→ WHAT THIS TASK INVOLVES: The response must reproduce exactly every line of the material below holding the word "structure".
** DATA EXCERPTS follows **
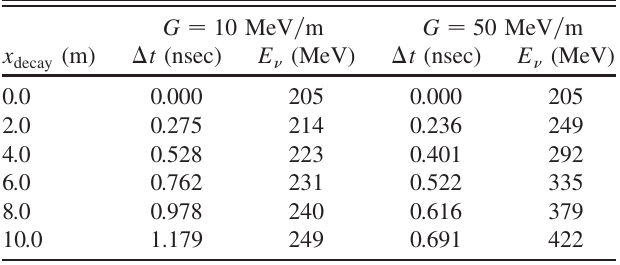
¼ 350 MeV at injection into PILAC. The TABLE I. For T (cid:3) E here are for the higher of the two neutrino energies shown in (cid:1) Fig.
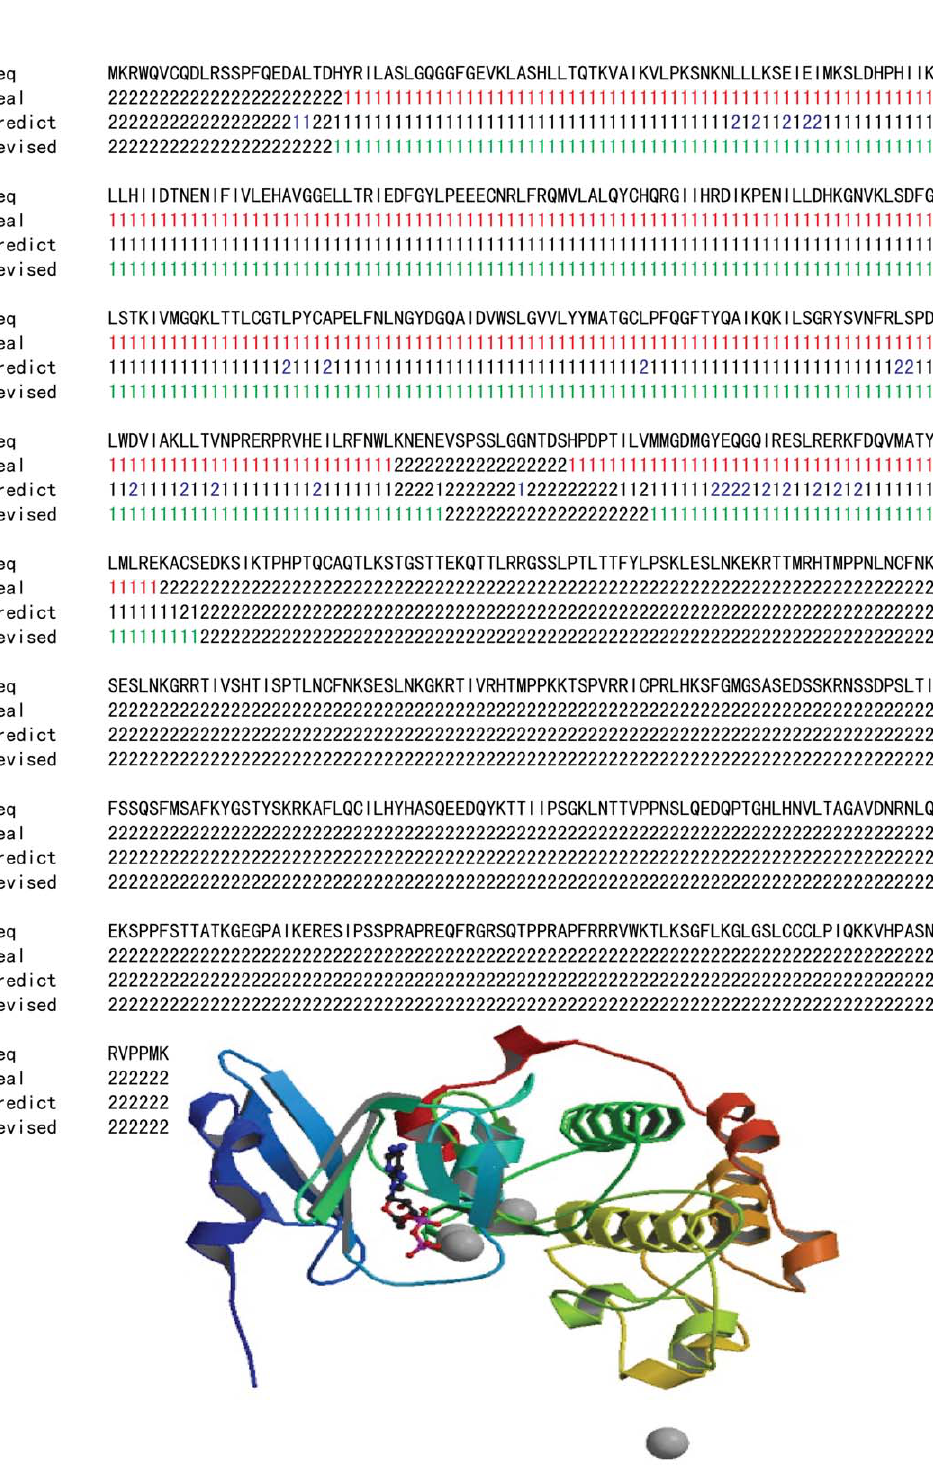
Figure 7. Illustration to show the predicted results obtained before and after applying the sequence-scanning refinement operation. A residue assigned to the domain region was coded with ‘‘1’’; otherwise, ‘‘2’’. The 3D structure of A1A5Q6 was retrieved from ModBase. See the text for further explanation.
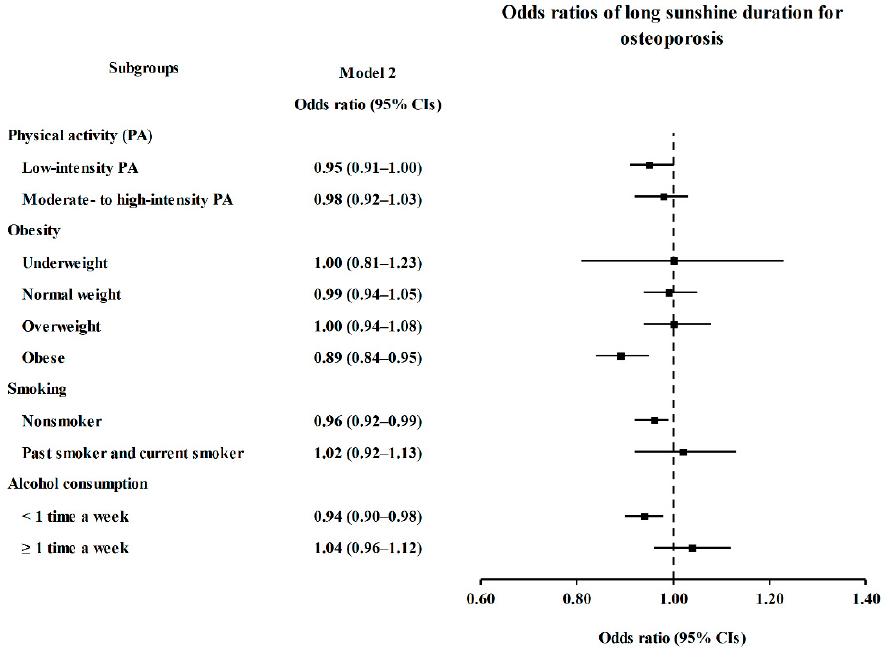
Figure 3. Subgroup Analyses of Long Sunshine Duration for Osteoporosis According to Physical Activity, Obesity, Smoking, and Alcohol Consumption Visualized by Forest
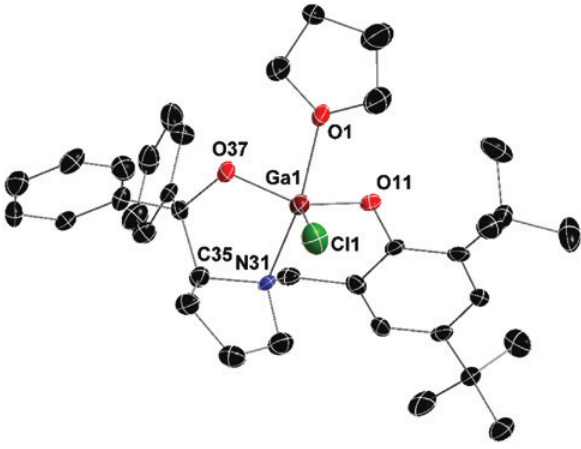
Figure 9: ORTEP representation of the molecular solid-state structure of ( S )-{OˆO}GaCl·THF ( 4·THF ). Ellipsoids drawn at the 50% probability level. H atoms omitted for clarity. Selected bond lengths (Å) and angles ( ° ): Ga1-O11 = 1.830(4), Ga1-O37 = 1.836(4), Ga1-O1 = 2.107(4), Ga1-N31 = 2.113(5), Ga1-Cl1 = 2.206(2); O11-Ga1- O37 = 127.9(2), O11-Ga1-O1 = 85.69(17), O37-Ga1-O1 = 83.97(17), O11-Ga1-N31 = 94.59(18), O37-Ga1-N31 = 84.35(18), O1-Ga1- N31 = 165.37(19), O11-Ga1-Cl1 = 111.02(15), O37-Ga1-Cl1 = 120.26(15), O1-Ga1-Cl1 = 91.97(15), N31-Ga1-Cl1 =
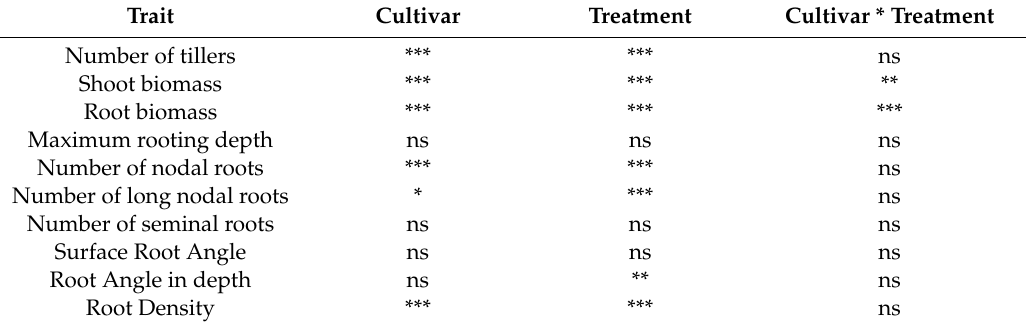
Table 2. E ff ect of cultivar, treatment and the combination of both factors in the studied shoot and root traits. The first column lists the specific shoot and root traits quantified in the experiment. Second to fourth columns show the e ff ect of cultivar type (i.e., Duster or Cheyenne), treatment (i.e., no leaf clipping, 40% leaf clipping or 100% leaf clipping) and the combination of both in the quantified traits showed in the first column. Significant di ff erences of the means were determined by using two-way ANOVA. Asterisks represent distinct means within groups at p < 0.05 (*); p < 0.01 (**); p < 0.001 (***) and no significant e ff ect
** End of DATA EXCERPTS **
→ SOLVED PROBLEM:
Figure 7. Illustration to show the predicted results obtained before and after applying the sequence-scanning refinement operation. A residue assigned to the domain region was coded with ‘‘1’’; otherwise, ‘‘2’’. The 3D structure of A1A5Q6 was retrieved from ModBase. See the text for further explanation.
Figure 9: ORTEP representation of the molecular solid-state structure of ( S )-{OˆO}GaCl·THF ( 4·THF ). Ellipsoids drawn at the 50% probability level. H atoms omitted for clarity. Selected bond lengths (Å) and angles ( ° ): Ga1-O11 = 1.830(4), Ga1-O37 = 1.836(4), Ga1-O1 = 2.107(4), Ga1-N31 = 2.113(5), Ga1-Cl1 = 2.206(2); O11-Ga1- O37 = 127.9(2), O11-Ga1-O1 = 85.69(17), O37-Ga1-O1 = 83.97(17), O11-Ga1-N31 = 94.59(18), O37-Ga1-N31 = 84.35(18), O1-Ga1- N31 = 165.37(19), O11-Ga1-Cl1 = 111.02(15), O37-Ga1-Cl1 = 120.26(15), O1-Ga1-Cl1 = 91.97(15), N31-Ga1-Cl1 =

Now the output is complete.